Sir Henry John Clayden (26 April 1904 – 11 July 1986) was a Transvaal Colony-born judge who served as Chief Justice of the Federation of Rhodesia and Nyasaland from 1960 to 1964. He chaired the Rhodesian Commission of Inquiry into the 1961 Ndola United Nations DC-6 crash, which killed Dag Hammarskjöld, the Secretary-General of the United Nations.

== Biography ==
Born in Maraisburg, Transvaal, Clayden was the son of H. W. Clayden, an engineer. He was educated at Diocesan College, Cape Town, Charterhouse School, and Brasenose College, Oxford. He joined the Inner Temple in 1925 and read in chambers with D. B. Somervell, KC (later the law lord Lord Somervell of Harrow). He was called to the English Bar at the Inner Temple in 1926 and called as an advocate to the South African Bar in 1927.
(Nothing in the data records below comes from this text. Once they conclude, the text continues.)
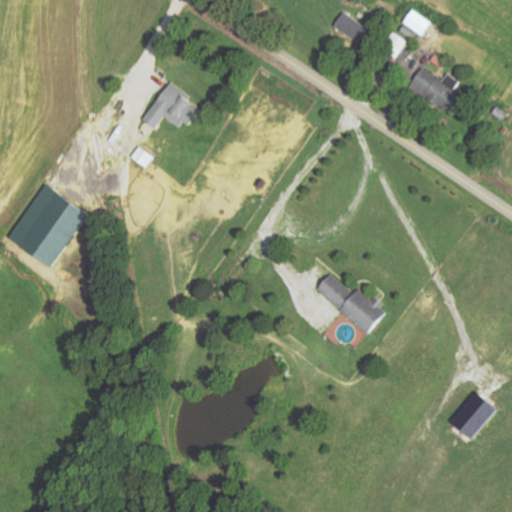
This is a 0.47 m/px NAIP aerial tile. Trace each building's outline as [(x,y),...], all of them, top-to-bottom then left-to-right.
[(438,20),(416,10),(409,26),(430,36),(438,20)] [(339,26),(361,42),(371,28),(350,12),(339,26)] [(402,58),(413,41),(400,33),(389,50),(402,58)] [(471,96),(463,89),(467,83),(454,73),(448,81),(429,68),(418,84),(459,113),(471,96)] [(170,117),(188,130),(205,106),(175,84),(149,120),(161,128),(170,117)] [(95,211),(51,184),(17,239),(62,267),(95,211)] [(365,289),(357,299),(348,292),(352,287),(336,274),(322,292),(376,334),(394,312),(365,289)] [(460,420),(479,438),(506,409),(486,391),(460,420)]
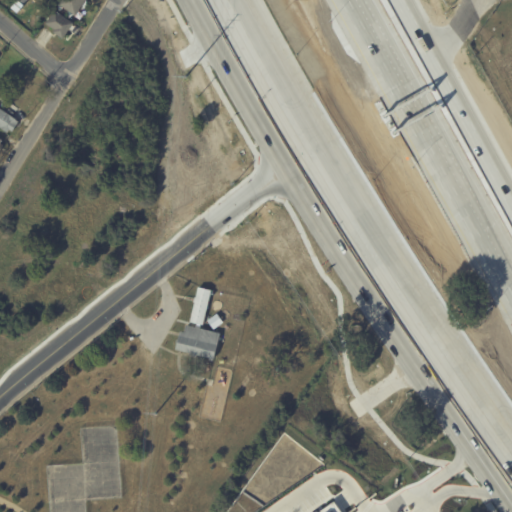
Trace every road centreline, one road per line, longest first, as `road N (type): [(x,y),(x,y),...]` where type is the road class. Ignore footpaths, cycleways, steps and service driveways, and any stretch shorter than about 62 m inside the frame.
road 1 (secondary): [(291,159),(357,273),(511,498)]
road 2 (tertiary): [(291,159),(0,396)]
road 3 (motorway): [(310,126),(511,435)]
road 4 (motorway): [(511,276),(347,0)]
road 5 (residential): [(115,0),(0,189)]
road 6 (secondary): [(198,0),(291,159)]
road 7 (secondary): [(511,178),(431,42)]
road 8 (motorway): [(240,0),(310,126)]
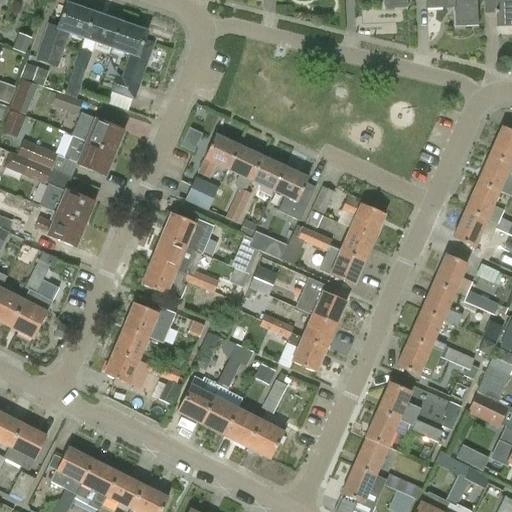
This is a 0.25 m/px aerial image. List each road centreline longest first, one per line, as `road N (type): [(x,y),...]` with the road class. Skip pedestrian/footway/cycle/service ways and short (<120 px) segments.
road 1 (residential): [(55,398),(201,39)]
road 2 (residential): [(296,511),(432,203)]
road 3 (residential): [(479,99),(463,85),(227,26),(201,39)]
road 4 (residential): [(295,511),(55,398)]
road 5 (residential): [(432,203),(317,158)]
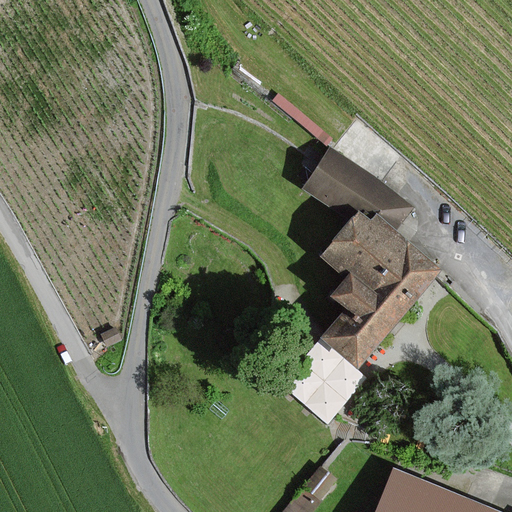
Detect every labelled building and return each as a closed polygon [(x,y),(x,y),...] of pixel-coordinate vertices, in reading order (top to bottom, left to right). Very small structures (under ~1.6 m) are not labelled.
[(409,211),(329,151),(297,192),(342,226),(314,264),(340,283),(324,304),(339,315),(320,339),(359,369),(435,269),(390,236),(409,211)] [(114,331),(104,336),(108,345),(119,340),(114,331)] [(320,461),(302,485),(314,494),(332,470),(320,461)] [(488,511),(389,470),(371,511),(488,511)] [(299,488),(279,511),(307,511),(316,502),(299,488)]
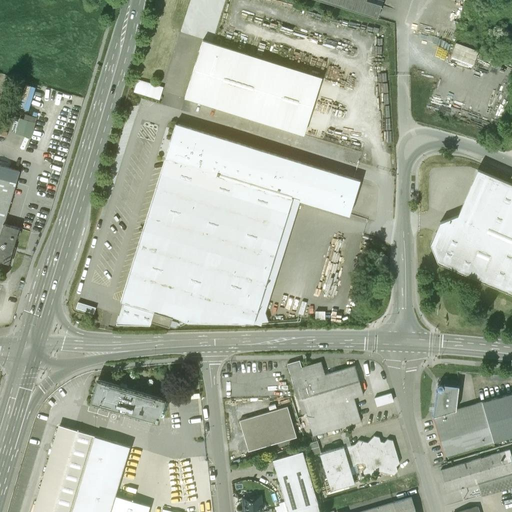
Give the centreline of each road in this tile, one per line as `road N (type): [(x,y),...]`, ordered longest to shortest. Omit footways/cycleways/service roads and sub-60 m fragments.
road 1 (primary): [(136,0),(50,290)]
road 2 (residential): [(511,165),(428,139),(405,155),(401,342)]
road 3 (secondary): [(207,342),(401,342)]
road 4 (unclassified): [(401,342),(405,402),(435,511)]
road 5 (residential): [(207,342),(225,511)]
road 6 (primary): [(11,417),(52,378),(124,348)]
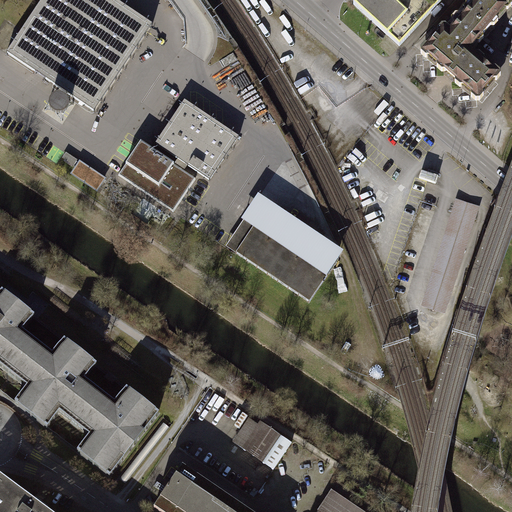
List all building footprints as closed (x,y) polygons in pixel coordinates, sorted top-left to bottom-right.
[(153,25),(115,0),(44,0),(9,54),(96,111),(153,25)] [(399,48),(443,0),(365,0),(355,11),(399,48)] [(488,35),(511,7),(511,5),(505,0),(470,0),(421,57),(462,92),(476,104),(498,79),(470,55),(488,35)] [(253,139),(195,97),(171,138),(223,179),(253,139)] [(204,178),(148,140),(131,171),(190,210),(204,178)] [(77,168),(80,160),(67,155),(64,162),(77,168)] [(72,176),(99,194),(108,181),(81,162),(72,176)] [(438,179),(422,174),(420,182),(436,187),(438,179)] [(455,202),(422,310),(445,317),(479,210),(455,202)] [(342,259),(258,203),(225,251),(309,308),(342,259)] [(0,367),(27,388),(15,404),(47,429),(59,414),(89,437),(77,452),(110,478),(127,456),(145,433),(159,414),(127,388),(115,404),(85,381),(97,365),(64,340),(52,356),(22,332),(35,317),(2,292),(0,294),(0,367)] [(250,420),(234,443),(264,463),(265,462),(275,468),(292,443),(259,421),(256,425),(250,420)] [(250,511),(182,466),(154,508),(159,511),(250,511)] [(49,511),(0,475),(0,511),(49,511)] [(320,511),(319,511),(381,511),(338,482),(318,510),(320,511)]
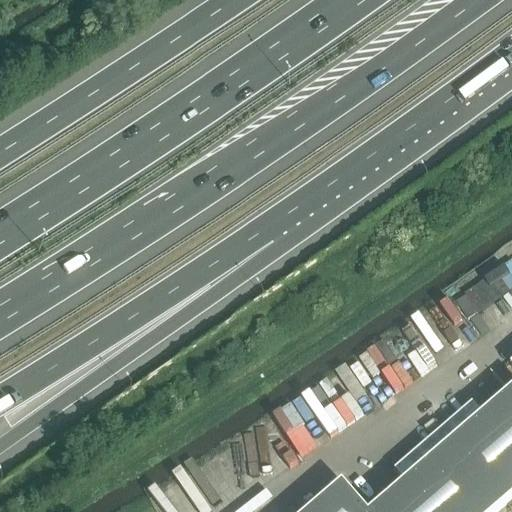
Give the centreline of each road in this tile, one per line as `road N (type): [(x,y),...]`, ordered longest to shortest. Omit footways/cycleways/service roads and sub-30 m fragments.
road 1 (motorway): [(0,314),(478,0)]
road 2 (motorway): [(355,0),(0,237)]
road 3 (motorway): [(0,448),(266,232)]
road 4 (motorway): [(0,399),(266,232)]
road 5 (motorway): [(266,232),(511,55)]
road 6 (motorway): [(235,0),(0,154)]
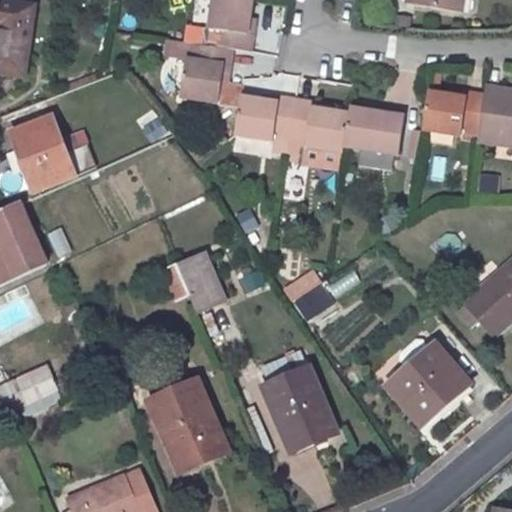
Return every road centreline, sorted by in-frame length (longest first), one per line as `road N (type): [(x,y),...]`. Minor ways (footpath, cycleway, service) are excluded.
road 1 (residential): [(312,0),(306,42),(511,44)]
road 2 (residential): [(511,423),(429,495),(389,511)]
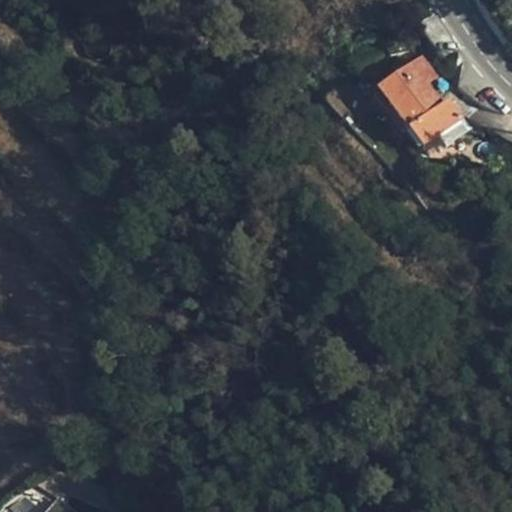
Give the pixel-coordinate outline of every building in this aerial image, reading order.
[(404,73),(394,81),(374,97),(402,131),(407,128),(424,150),(463,120),(449,102),(443,106),(427,86),(437,78),(422,59),(404,73)] [(394,81),(404,73),(399,68),(390,75),(394,81)] [(0,186),(0,217),(58,271),(73,254),(0,186)] [(75,303),(0,234),(0,292),(46,334),(75,303)] [(61,467),(34,483),(67,502),(71,494),(118,511),(131,506),(136,495),(61,467)] [(20,511),(46,511),(25,495),(9,508),(14,511),(18,511),(19,511),(20,511)] [(48,511),(73,511),(59,500),(48,511)]
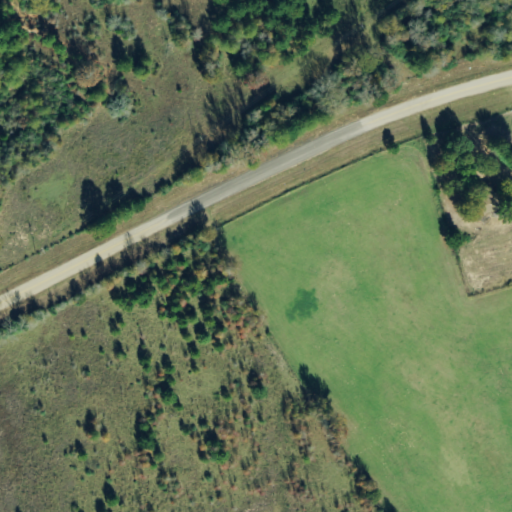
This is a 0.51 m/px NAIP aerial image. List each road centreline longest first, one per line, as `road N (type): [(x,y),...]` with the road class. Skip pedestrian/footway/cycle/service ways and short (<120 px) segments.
road 1 (tertiary): [(0,304),(299,155),(511,76)]
road 2 (residential): [(431,0),(337,46),(265,102),(187,213)]
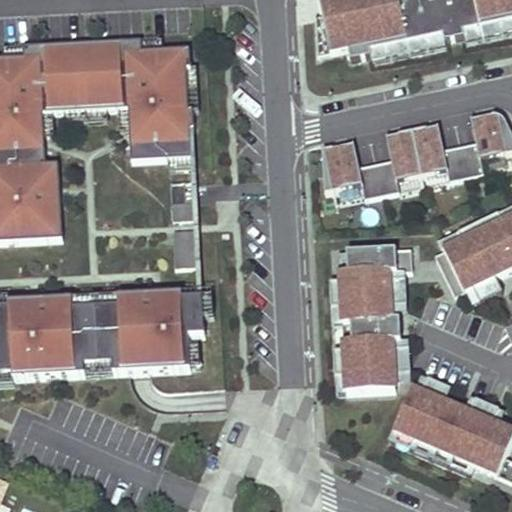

Clayden practiced in Johannesburg until the Second World War. He was commissioned into the South African Engineer Corps in 1940 and served with the 1st South African Division in Abyssinia and Egypt. After passing out of the Staff College, Haifa, Clayden returned to South Africa in 1942 as GSO II (Operations) to Coastal Area Headquarters. In 1944, he was temporarily released from military service to take part in an industrial arbitration.

In 1945, he was released from military service, and was appointed a King's Counsel later in the year. He was a member of the Military Pensions Appeal Board until he was appointed Acting Judge of the Supreme Court of South Africa on 16 March 1946. On 18 April 1946, he was appointed a Judge of the Supreme Court of South Africa, Transvaal Provincial Division.

In 1955, Clayden was appointed a Judge of the Federal Supreme Court, Federation of Rhodesia and Nyasaland. In 1960, he was promoted Chief Justice of the Federation of Rhodesia and Nyasaland. From 1964 to 1965, Clayden returned to South Africa as a Judge of the Supreme Court of South Africa. Moving to England, Clayden was appointed a chairman of Industrial Tribunals in 1967 on the recommendation of the Lord Chancellor, Lord Gardiner, serving until 1977.

Clayton chaired the Southern Rhodesia Capital Commission in 1955, the Federal Delimitation Commission in 1958, and the Rhodesian Commission of Inquiry into the 1961 Ndola United Nations DC-6 crash in 1962. He was Acting Governor-General of the Federation of Rhodesia and Nyasaland from May to June 1961.

Clayden was knighted in 1958 and was sworn of the Privy Council in 1963.

== Family ==
Clayden married Dr Gwendoline Edith Lawrance in 1946.